В жизни нет ничего труднее, чем учить родной язык, если не знаешь его с детства. Легче выучить любой другой, хоть китайский, тут нет психологического момента. Проговаривая изучаемый язык, не стесняешься практиковаться. Говорить неправильно на родном языке такой позор, что стыд блокирует любое поступательное движение. Чувствуешь себя чужим среди своих и своим среди чужих.
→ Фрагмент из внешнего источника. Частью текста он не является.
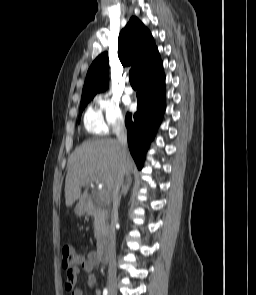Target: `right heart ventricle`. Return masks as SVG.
Instances as JSON below:
<instances>
[{"label":"right heart ventricle","mask_w":256,"mask_h":295,"mask_svg":"<svg viewBox=\"0 0 256 295\" xmlns=\"http://www.w3.org/2000/svg\"><path fill=\"white\" fill-rule=\"evenodd\" d=\"M84 127L90 134L99 135L105 132L98 111L91 106L84 115Z\"/></svg>","instance_id":"e07e8e85"}]
</instances>
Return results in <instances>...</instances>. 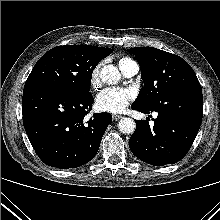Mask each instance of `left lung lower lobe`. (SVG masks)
I'll return each instance as SVG.
<instances>
[{"mask_svg":"<svg viewBox=\"0 0 220 220\" xmlns=\"http://www.w3.org/2000/svg\"><path fill=\"white\" fill-rule=\"evenodd\" d=\"M131 107L143 113H158L153 127L147 120L136 121L129 147L137 158L163 166L174 164L187 154L202 122L201 89L182 91L151 108L134 104Z\"/></svg>","mask_w":220,"mask_h":220,"instance_id":"0a47b994","label":"left lung lower lobe"}]
</instances>
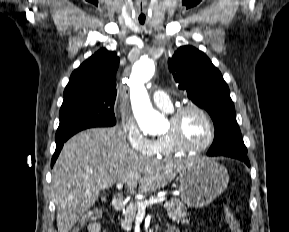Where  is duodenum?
<instances>
[{"label":"duodenum","instance_id":"obj_1","mask_svg":"<svg viewBox=\"0 0 289 232\" xmlns=\"http://www.w3.org/2000/svg\"><path fill=\"white\" fill-rule=\"evenodd\" d=\"M126 205L125 197L118 193L113 198V207L116 211H121Z\"/></svg>","mask_w":289,"mask_h":232}]
</instances>
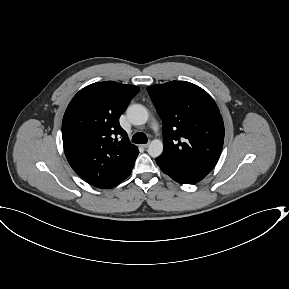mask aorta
Wrapping results in <instances>:
<instances>
[{"label": "aorta", "instance_id": "1", "mask_svg": "<svg viewBox=\"0 0 289 289\" xmlns=\"http://www.w3.org/2000/svg\"><path fill=\"white\" fill-rule=\"evenodd\" d=\"M127 116L133 125H143L147 122L149 114L147 109L140 104H133L127 108ZM163 152V142L160 139H154L148 147V154L153 157H159Z\"/></svg>", "mask_w": 289, "mask_h": 289}]
</instances>
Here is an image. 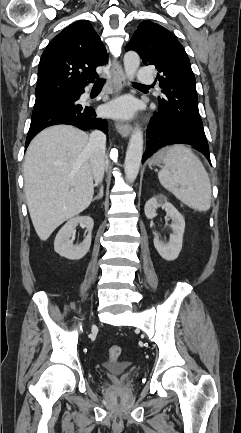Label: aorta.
<instances>
[{
    "mask_svg": "<svg viewBox=\"0 0 241 433\" xmlns=\"http://www.w3.org/2000/svg\"><path fill=\"white\" fill-rule=\"evenodd\" d=\"M140 65V57L136 52L130 51L124 55L125 74L129 80H133ZM143 154V132L136 127L129 140L126 151L124 170L129 183H133L139 173Z\"/></svg>",
    "mask_w": 241,
    "mask_h": 433,
    "instance_id": "762f6f07",
    "label": "aorta"
}]
</instances>
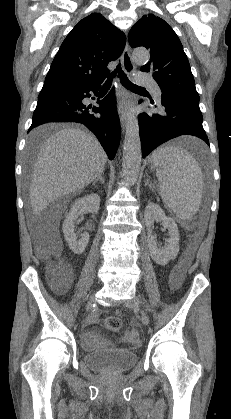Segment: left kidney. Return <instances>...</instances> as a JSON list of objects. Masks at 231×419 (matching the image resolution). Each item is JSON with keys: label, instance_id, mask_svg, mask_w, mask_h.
Wrapping results in <instances>:
<instances>
[{"label": "left kidney", "instance_id": "1", "mask_svg": "<svg viewBox=\"0 0 231 419\" xmlns=\"http://www.w3.org/2000/svg\"><path fill=\"white\" fill-rule=\"evenodd\" d=\"M160 220L165 228L168 229V244L164 248H159L152 234V226L155 221ZM144 221L148 231V247L152 259L159 265H166L170 260L175 259L179 252V231L176 222L165 215L163 209L155 204L149 203L144 212Z\"/></svg>", "mask_w": 231, "mask_h": 419}]
</instances>
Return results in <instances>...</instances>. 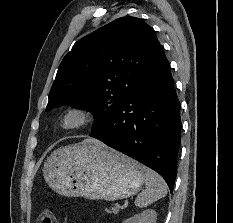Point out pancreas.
Listing matches in <instances>:
<instances>
[{
    "label": "pancreas",
    "mask_w": 233,
    "mask_h": 223,
    "mask_svg": "<svg viewBox=\"0 0 233 223\" xmlns=\"http://www.w3.org/2000/svg\"><path fill=\"white\" fill-rule=\"evenodd\" d=\"M112 211H113V213H117V211H118L117 207H112Z\"/></svg>",
    "instance_id": "pancreas-1"
}]
</instances>
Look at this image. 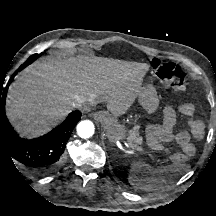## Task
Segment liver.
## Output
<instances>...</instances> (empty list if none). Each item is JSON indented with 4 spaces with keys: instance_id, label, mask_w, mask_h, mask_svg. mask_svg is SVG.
Here are the masks:
<instances>
[{
    "instance_id": "obj_1",
    "label": "liver",
    "mask_w": 216,
    "mask_h": 216,
    "mask_svg": "<svg viewBox=\"0 0 216 216\" xmlns=\"http://www.w3.org/2000/svg\"><path fill=\"white\" fill-rule=\"evenodd\" d=\"M148 65L101 58L47 57L14 82L7 96V115L27 137L42 135L74 107L77 97L108 101L117 113L138 96Z\"/></svg>"
}]
</instances>
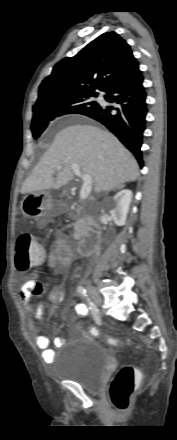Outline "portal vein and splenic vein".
<instances>
[{
    "label": "portal vein and splenic vein",
    "instance_id": "18ae733b",
    "mask_svg": "<svg viewBox=\"0 0 177 440\" xmlns=\"http://www.w3.org/2000/svg\"><path fill=\"white\" fill-rule=\"evenodd\" d=\"M56 168L60 170L62 169V166L58 165ZM71 168L74 174L83 180V184L80 190V199L85 200L92 190V178L90 175H82L80 172V167L77 164H72Z\"/></svg>",
    "mask_w": 177,
    "mask_h": 440
}]
</instances>
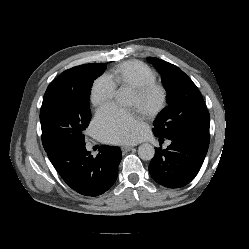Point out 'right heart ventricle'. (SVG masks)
Returning <instances> with one entry per match:
<instances>
[{
    "instance_id": "1",
    "label": "right heart ventricle",
    "mask_w": 249,
    "mask_h": 249,
    "mask_svg": "<svg viewBox=\"0 0 249 249\" xmlns=\"http://www.w3.org/2000/svg\"><path fill=\"white\" fill-rule=\"evenodd\" d=\"M116 85L135 88L141 84L156 81V75L146 64L131 60L116 66L108 75Z\"/></svg>"
}]
</instances>
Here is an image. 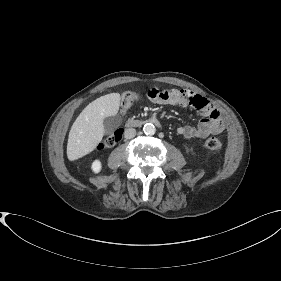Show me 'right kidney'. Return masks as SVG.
<instances>
[{"mask_svg": "<svg viewBox=\"0 0 281 281\" xmlns=\"http://www.w3.org/2000/svg\"><path fill=\"white\" fill-rule=\"evenodd\" d=\"M91 169L94 173H99L102 169V163L99 159L93 161Z\"/></svg>", "mask_w": 281, "mask_h": 281, "instance_id": "obj_1", "label": "right kidney"}]
</instances>
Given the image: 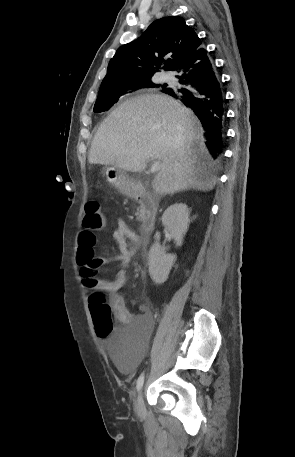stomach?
<instances>
[{
    "mask_svg": "<svg viewBox=\"0 0 295 457\" xmlns=\"http://www.w3.org/2000/svg\"><path fill=\"white\" fill-rule=\"evenodd\" d=\"M106 181L118 189L123 194L133 193V182L129 179L126 172L116 167H107L104 170Z\"/></svg>",
    "mask_w": 295,
    "mask_h": 457,
    "instance_id": "obj_1",
    "label": "stomach"
}]
</instances>
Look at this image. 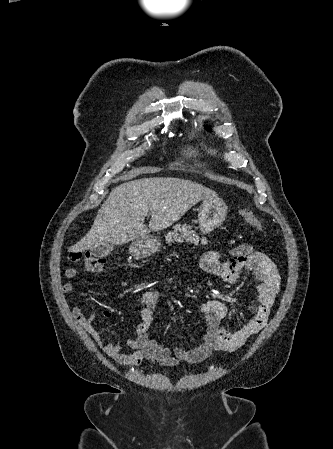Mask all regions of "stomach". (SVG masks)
<instances>
[{
    "label": "stomach",
    "mask_w": 333,
    "mask_h": 449,
    "mask_svg": "<svg viewBox=\"0 0 333 449\" xmlns=\"http://www.w3.org/2000/svg\"><path fill=\"white\" fill-rule=\"evenodd\" d=\"M227 213L228 206L223 200L218 197L204 199L198 216L201 232L206 234L219 227L225 220ZM159 248V240L154 237H148L140 238L133 242L129 250L133 256L143 258L156 253Z\"/></svg>",
    "instance_id": "obj_1"
}]
</instances>
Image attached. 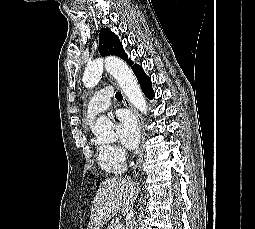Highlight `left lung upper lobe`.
Segmentation results:
<instances>
[{
    "instance_id": "5c2ea615",
    "label": "left lung upper lobe",
    "mask_w": 255,
    "mask_h": 229,
    "mask_svg": "<svg viewBox=\"0 0 255 229\" xmlns=\"http://www.w3.org/2000/svg\"><path fill=\"white\" fill-rule=\"evenodd\" d=\"M99 53L102 56L115 55L124 59L129 65H133V62L128 59V56L124 52L119 38L107 28H102L99 34Z\"/></svg>"
}]
</instances>
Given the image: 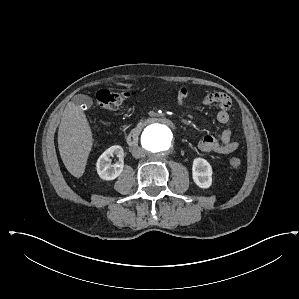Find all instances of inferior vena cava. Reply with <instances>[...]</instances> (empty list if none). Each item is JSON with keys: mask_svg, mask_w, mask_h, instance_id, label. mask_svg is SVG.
<instances>
[{"mask_svg": "<svg viewBox=\"0 0 299 299\" xmlns=\"http://www.w3.org/2000/svg\"><path fill=\"white\" fill-rule=\"evenodd\" d=\"M131 152L134 158H141L144 156L145 153L144 150L139 146L133 147Z\"/></svg>", "mask_w": 299, "mask_h": 299, "instance_id": "obj_1", "label": "inferior vena cava"}]
</instances>
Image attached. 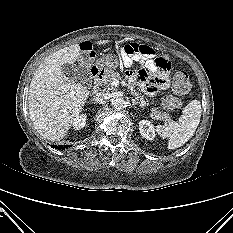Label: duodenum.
<instances>
[{"label": "duodenum", "mask_w": 233, "mask_h": 233, "mask_svg": "<svg viewBox=\"0 0 233 233\" xmlns=\"http://www.w3.org/2000/svg\"><path fill=\"white\" fill-rule=\"evenodd\" d=\"M91 76L94 80L95 83V88L96 86L100 83V81L103 79L104 73L102 70H100L98 67H92L91 68Z\"/></svg>", "instance_id": "410a0bca"}]
</instances>
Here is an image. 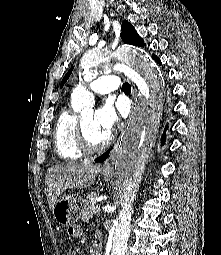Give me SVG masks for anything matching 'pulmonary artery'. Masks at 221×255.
Masks as SVG:
<instances>
[{"label":"pulmonary artery","mask_w":221,"mask_h":255,"mask_svg":"<svg viewBox=\"0 0 221 255\" xmlns=\"http://www.w3.org/2000/svg\"><path fill=\"white\" fill-rule=\"evenodd\" d=\"M118 87V78L112 74L100 76L88 83V88L98 94H108Z\"/></svg>","instance_id":"e3ab8cb5"}]
</instances>
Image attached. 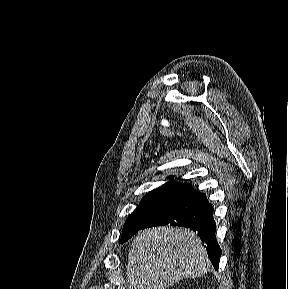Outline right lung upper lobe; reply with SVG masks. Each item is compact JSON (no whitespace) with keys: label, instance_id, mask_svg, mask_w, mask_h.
<instances>
[{"label":"right lung upper lobe","instance_id":"right-lung-upper-lobe-1","mask_svg":"<svg viewBox=\"0 0 288 289\" xmlns=\"http://www.w3.org/2000/svg\"><path fill=\"white\" fill-rule=\"evenodd\" d=\"M161 188H170V189H179V190L189 191L192 188V185L188 183H177L172 179V177H170V181L165 183Z\"/></svg>","mask_w":288,"mask_h":289}]
</instances>
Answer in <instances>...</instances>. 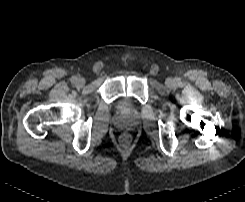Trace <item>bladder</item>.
Masks as SVG:
<instances>
[{
    "label": "bladder",
    "mask_w": 245,
    "mask_h": 202,
    "mask_svg": "<svg viewBox=\"0 0 245 202\" xmlns=\"http://www.w3.org/2000/svg\"><path fill=\"white\" fill-rule=\"evenodd\" d=\"M129 102L130 100L128 98H122L120 101V108H124Z\"/></svg>",
    "instance_id": "bladder-1"
}]
</instances>
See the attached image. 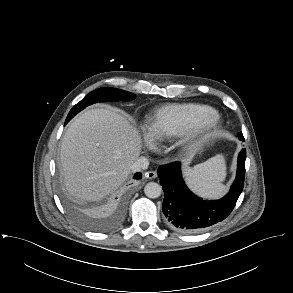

Проживая семнадцать лет в России, я был лицом кавказской национальности, пиковым, чёрным, зверем и тому подобное. Но полностью понимал язык и людей на нём говорящих. Дома я свой, на родине, но кроме небольших познаний на примитивном бытовом уровне, я ничего не понимаю из произвольного разговора. Это как, например: англичанин проживает в одной из английских колонии, где государственный язык английский и всё принадлежит королеве, но население говорит между собой на непонятном наречии.
Эмоционально, ментально я чувствую принадлежность к своему народу, но выражать языком не могу.
Отец никогда не говорил с нами на родном языке, как будто не считал нужным, чтобы мы знали его язык. В село мы не ездили, связь с землей была потеряна у нашего семейства. И результат всего этого – космополитизм.
Я не чувствую себя полностью кабардинцем, я не чувствую себя осетином, я не чувствую себя русским. Кто я? Вобравший всё понемногу.
Пропасть, духовная пустота делала меня беспомощным во многих вопросах жизни. И теперь это мешало в общении с Мариной. Я припомнил, что как‑то она развозила таблетки и я начал разговор с ней.
– Как дела, Марина? Всё хорошо?
Она коротко бросила.
– Та‑а! – что‑то среднее между русским и кабардинским «да».
– Как выходные? Хорошо отдохнула?
– Та‑а! – отвечала она резко и по‑детски.
Я расплывался в улыбке. А она катила тележку дальше.
Однажды, проходя мимо сестринской, я увидел Марину… Она сидела за столом и что‑то писала. Я зашёл.
– Привет, Марина!
– Привет, – ответила она.
Я прошёл к столу и присел напротив.
– Что делаешь?
Марина вздохнула, положила ручку и сняла маску с лица.
– Почему ты избегаешь меня? Я хочу поговорить, а ты как будто боишься?..
Марина встала из‑за стола. Подошла к раковине, открыла воду и начала мыть руки.
– Я разочарова‑алась в мужика‑ах! – проговорила она.
Я невольно рассмеялся, так забавно она это сказала.